Example rotation flow:

python - <<'PY'
import os
from services.bridge_token_lifecycle import get_token_store

store = get_token_store(os.environ["OPENCLAW_STATE_DIR"])
active = store.list_tokens(device_id="device-a", active_only=True)
old = active[0]
new_token, old_token = store.rotate_token(old.token_id, overlap_sec=300, ttl_sec=3600)
print("new_token_id=", new_token.token_id)
print("old_overlap_until=", old_token.overlap_until)
PY

5.2 Emergency revocation

  1. Revoke compromised token IDs immediately (revoke_token).
  2. If blast radius is unclear, disable bridge ingress (OPENCLAW_BRIDGE_ENABLED=0) until re-issued tokens are deployed.
  3. Validate audit trail contains revoke events.

5.3 Disaster recovery

  1. Restore bridge_tokens.json from backup if corruption is detected.
  2. If integrity is uncertain, revoke all active tokens and re-issue per device.
  3. Validate with tests.test_s58_bridge_token_lifecycle and tests.test_s58_bridge_auth_integration.

6. Drill Automation (Evidence-Generating, Optional but Recommended)
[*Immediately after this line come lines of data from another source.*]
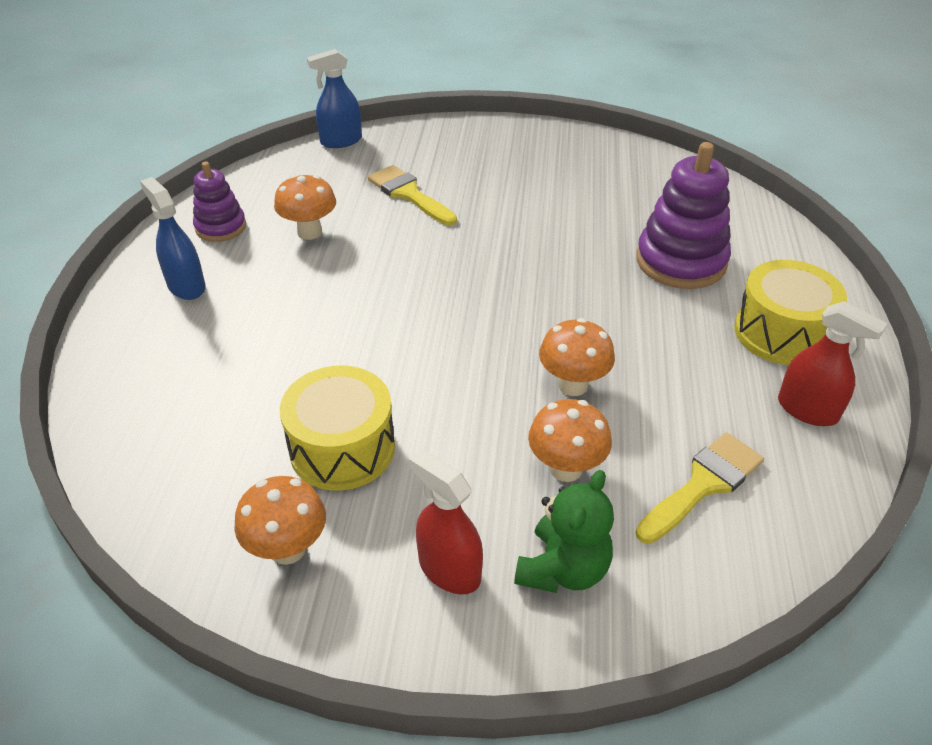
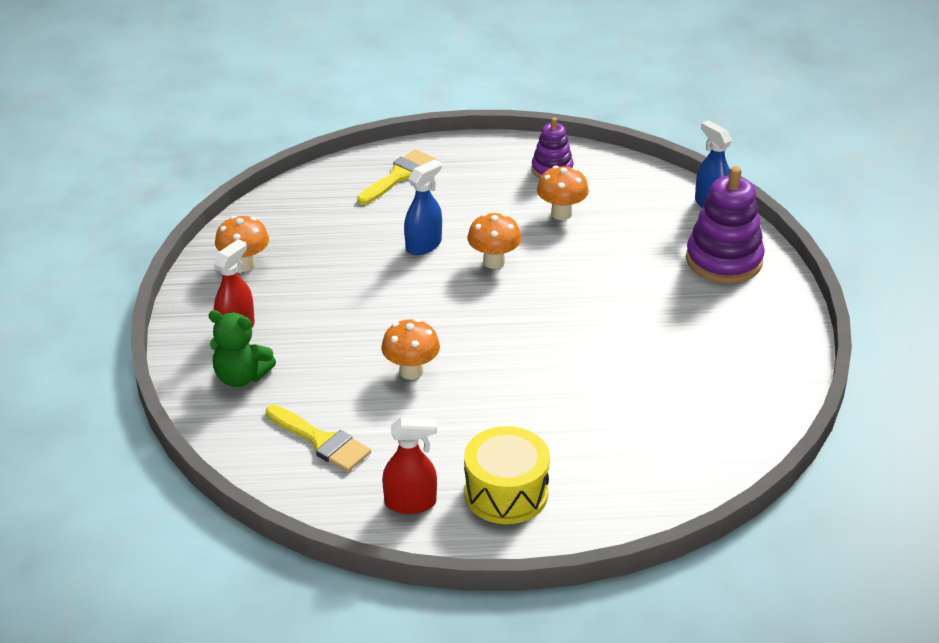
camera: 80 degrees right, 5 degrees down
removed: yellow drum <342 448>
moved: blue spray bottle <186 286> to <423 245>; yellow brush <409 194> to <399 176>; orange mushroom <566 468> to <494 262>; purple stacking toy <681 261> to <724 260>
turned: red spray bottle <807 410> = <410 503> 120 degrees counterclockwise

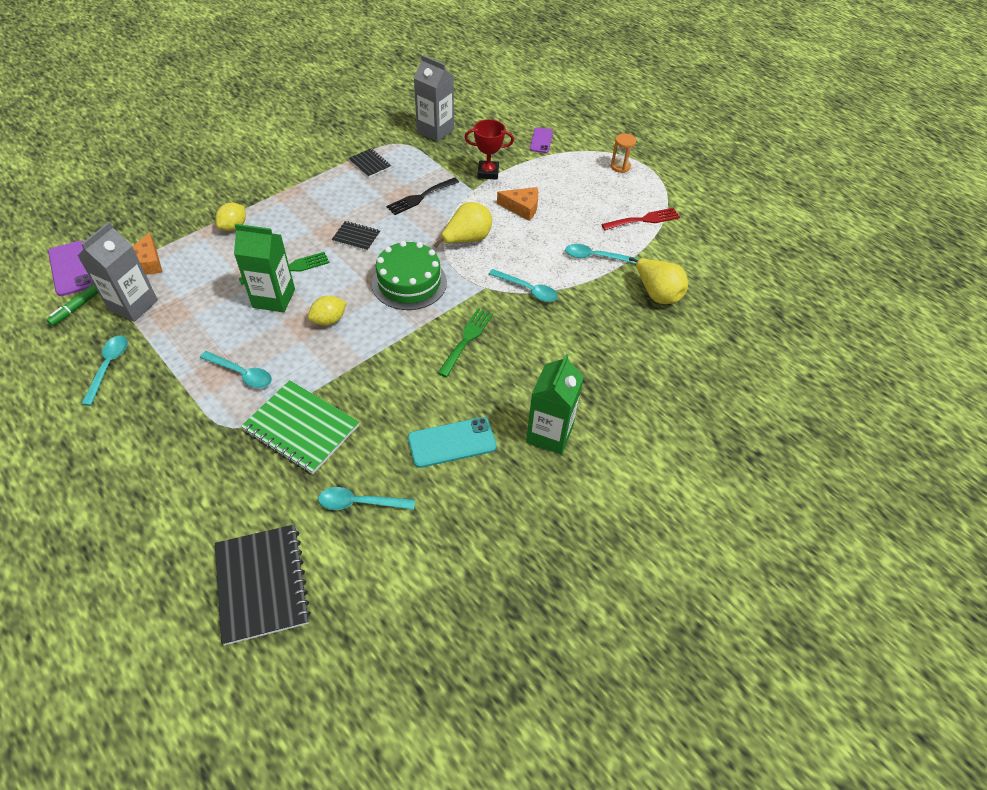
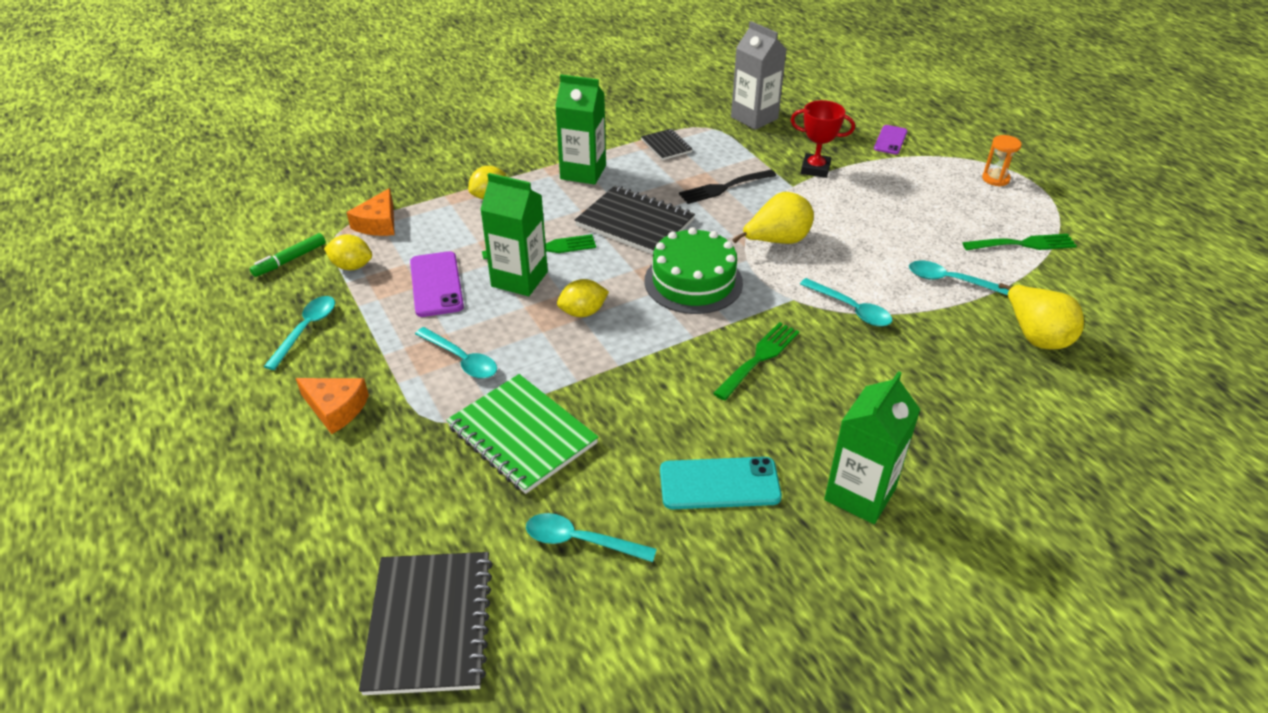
camera: 15 degrees right, 10 degrees down
added: green carton <583 172>
moved: purple phone <71 268> to <436 284>; orange cheese <522 208> to <336 408>
replaced: grey carton <133 305> to yellow lemon <352 266>
recoloured: red fork <644 220> to green fork <1024 244>
resized: black notebook <356 237> = <635 223> x1.91

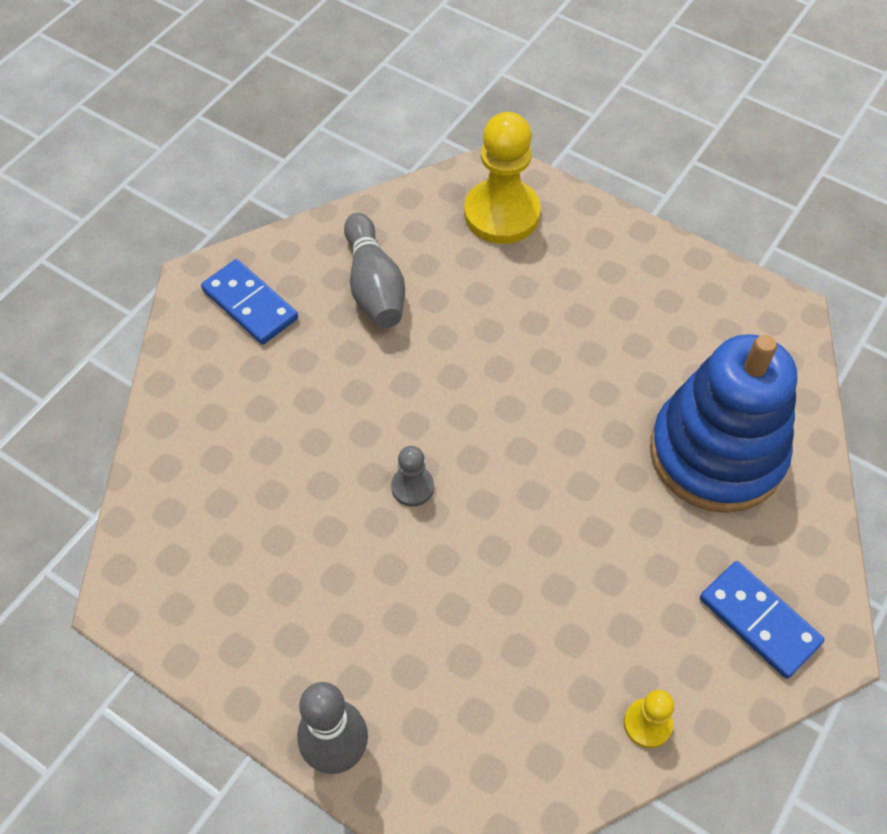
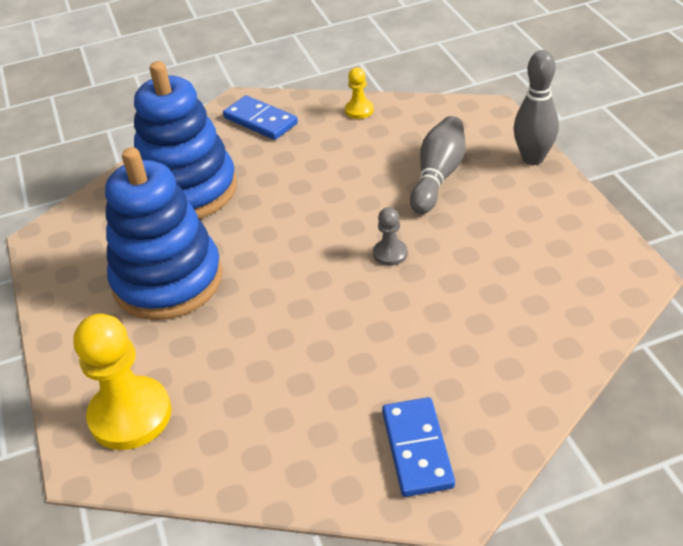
camera: 140 degrees left, 15 degrees down
added: blue stacking toy <168 280>
moved: grey bowling pin <374 286> to <438 176>
turned: blue domino <759 620> = <260 121> 45 degrees counterclockwise

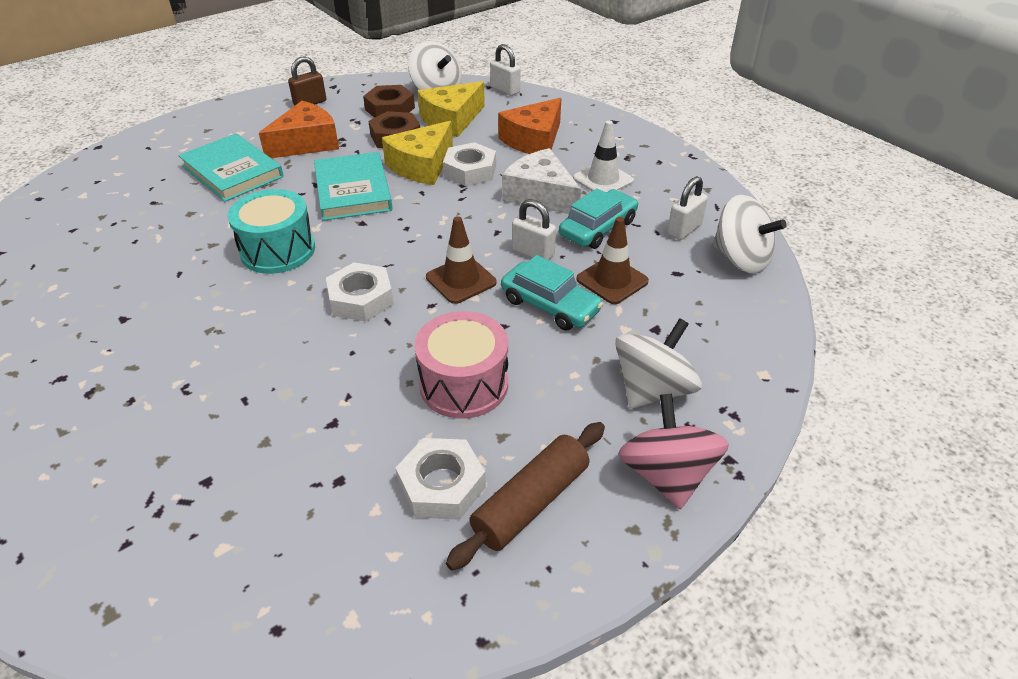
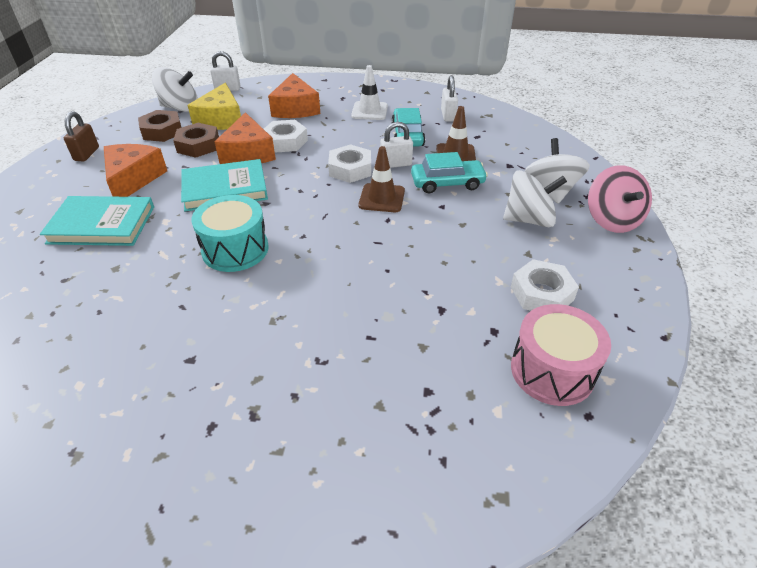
camera: 45 degrees left, 0 degrees up
removed: brown rolling pin <530 502>; white cheese <540 195>
moved: white nut <361 299> to <350 169>; pink drum <464 384> to <552 371>; white spinning top <740 259> to <529 219>
recoloured: yellow cheese <422 166> to orange cheese <248 153>
turned: turquoise book <353 190> = <225 189> 45 degrees counterclockwise; pink spinning top <666 474> = <611 220> 135 degrees counterclockwise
In addition to the manual procedures above, OpenClaw provides a local/CI-safe drill runner that simulates lifecycle incidents and emits machine-readable evidence.

Script:

  • scripts/run_crypto_lifecycle_drills.py

Supported scenarios:

  • planned_rotation
  • emergency_revoke
  • key_loss_recovery
  • token_compromise

Example commands:

python scripts/run_crypto_lifecycle_drills.py --pretty
python scripts/run_crypto_lifecycle_drills.py --scenarios planned_rotation,emergency_revoke --output .planning/logs/crypto_drills.json --pretty

Evidence bundle contract (JSON):

  • top-level fields include schema_version, bundle, state_dir, and drills
  • each drill record includes:
    • operation
    • scenario
    • precheck
    • result
    • rollback_status
    • artifacts
    • decision_codes
    • fail_closed_assertions

Operational notes:

  • This drill runner is for verification/training/evidence collection and does not replace maintenance-window production rotation procedures.
  • Use an isolated or temporary state directory unless you intentionally want artifacts written to a specific test state path.
  • Store drill evidence alongside change tickets or implementation records when lifecycle readiness is part of acceptance criteria.

7. Validation Gate After Any Lifecycle Change

Run at minimum:

python scripts/run_unittests.py --module tests.test_s58_bridge_token_lifecycle
python scripts/run_unittests.py --module tests.test_s61_registry_signature
python scripts/run_unittests.py --module tests.test_s57_secrets_encryption
python scripts/run_unittests.py --module tests.test_s60_routes_startup_gate
python scripts/run_unittests.py --module tests.security.test_endpoint_drift

Then run the full gate from tests/TEST_SOP.md before rollout.